IF/WHEN Wells comes out with a report that exonerates the Pats (as I firmly believe will happen), the media will NEVER examine their role in this fiasco. They will fall back on “we were just doing our job”, and “some experts told us that the temp difference couldn’t explain the pressure difference”, and other lame excuses for the media’s CONSUMMATE INCOMPETENCE in this matter.

However, IF the league is so dumb that they come out with a report that says, “we think the Pats cheated, but they just can’t prove it", then it will be trivially easy for any number of competent labs to publish 100% conclusive results proving that Wells & the league are wrong & incompetent.

Proof that the media HAS a bias would be the media suppressing that story.
Proof that the media does NOT have a bias would be the media then turning on Goodell & the league office like a pack of junkyard dogs.

I believe that, if the league should be so dumb as to follow this path, the media (in general) will follow the junkyard dog path. They don’t care who they lynch, as long as it’s good & bloody.

But, as I say, I don't think that Wells & the league are dumb enough to publish the 2nd conclusion.
__

Finally, “hired tech guns”…

The correct solution to “bad science” is NOT “throw all the science out.”
The correct solution to “bad science” is “good science”.

The testing has already been done.
There is zero doubt about the outcome. The temperature difference was responsible for 1.5 psi pressure drop, and Tom Brady’s preference (12.5 psi vs. 13.0 psi nominal) is responsible for the other 0.5 psi drop.

The total is 2 psi below the league nominal of 13.0 psig.

This result is incontrovertible.

ANY expert who gets up on a stand, or formally states that the pressure drop due to temperature will be only 0.5 psi is no longer an expert. He has become an ignorant moron.

**Task to complete**
Extend the post about the Patriots and the football pressure dispute, picking up right after its last sentence.

**Supplied records**
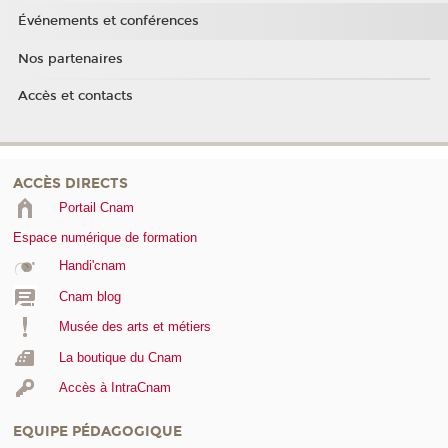
Événements et conférences
Nos partenaires
Accès et contacts
ACCÈS DIRECTS
Portail Cnam
Espace numérique de formation
Handi'cnam
Cnam blog
Musée des arts et métiers
La boutique du Cnam
Accès à IntraCnam
EQUIPE PÉDAGOGIQUE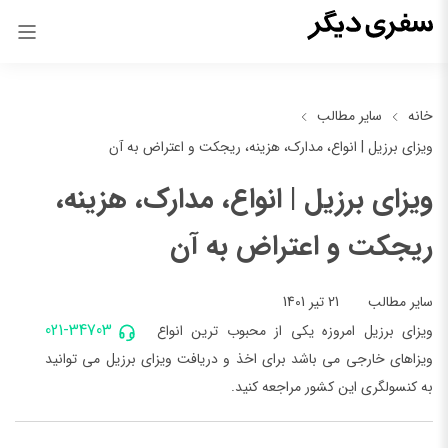
خانه
سایر مطالب
ویزای برزیل | انواع، مدارک، هزینه‌، ریجکت و اعتراض به آن
ویزای برزیل | انواع، مدارک، هزینه‌،
ریجکت و اعتراض به آن
21 تیر 1401
سایر مطالب
021-34703
ویزای برزیل امروزه یکی از محبوب ترین انواع
ویزاهای خارجی می باشد برای اخذ و دریافت ویزای برزیل می توانید
به کنسولگری این کشور مراجعه کنید.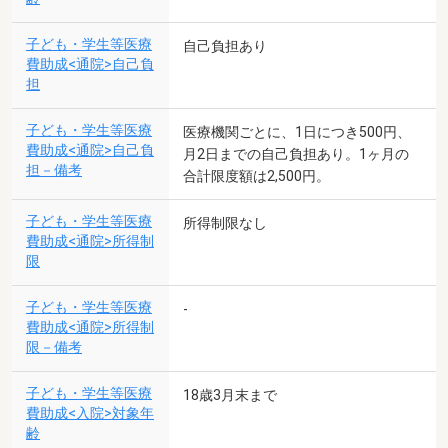
子ども・学生等医療
自己負担あり
費助成<通院>自己負
担
子ども・学生等医療
医療機関ごとに、1日につき500円、
費助成<通院>自己負
月2日までの自己負担あり。1ヶ月の
担－備考
合計限度額は2,500円。
子ども・学生等医療
所得制限なし
費助成<通院>所得制
限
子ども・学生等医療
-
費助成<通院>所得制
限－備考
子ども・学生等医療
18歳3月末まで
費助成<入院>対象年
齢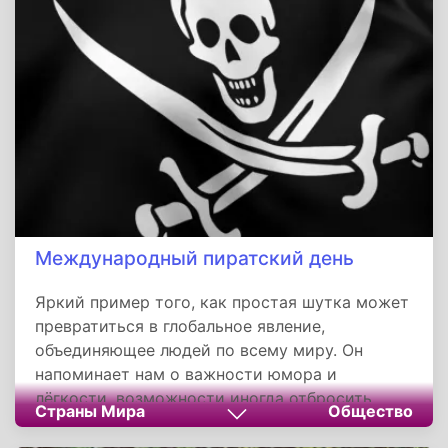
прикоснуться к древнему наследию и найти в
нём вдохновение для собственного духовного
поиска.
Международный пиратский день
Яркий пример того, как простая шутка может
превратиться в глобальное явление,
объединяющее людей по всему миру. Он
напоминает нам о важности юмора и
лёгкости, возможности иногда отбросить
Страны Мира
Общество
серьёзность и окунуться в мир игры и
фантазии. Этот праздник, отмечаемый 19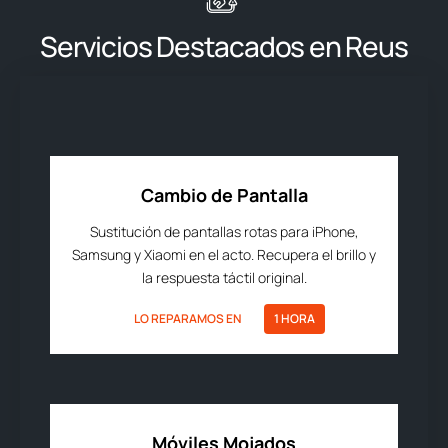
Servicios Destacados en Reus
Cambio de Pantalla
Sustitución de pantallas rotas para iPhone,
Samsung y Xiaomi en el acto. Recupera el brillo y
la respuesta táctil original.
LO REPARAMOS EN
1 HORA
Móviles Mojados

**Exercise answer**
Anyone who states that the Colts balls did NOT drop an equal amount (1.5 psi below their set point in the locker room) is an ignorant moron.

Anyone who asserts that only ONE of the Pats balls was 2 psi below the league nominal, but the rest of them were “just a tad under the minimum”, is an ignorant moron.

Have I given you a fair taste for exactly how crusty, old fart engineers answer simple technical questions??

In addition to be crusty, insulting, pompous, patronizing & arrogant, (NONE of which we view as character flaws, by the way), we have one other redeeming feature with our answers to trivially simple questions …

… we are correct.

You can “baffle with the BS” in complex matters.
In simple matters like this one, science crushes legal shenanigans.

I really, Really, REALLY hope that some lawyer, or some reporter, or some ex-football player who never took a single physics class in his life (yes, you, Jerome Bettis), somewhere, anywhere, thinks that the proper way to address pompous old farts like me is to be pompous & arrogant in response, while defending the wrong answer.

That’s always GREAT FUN.!!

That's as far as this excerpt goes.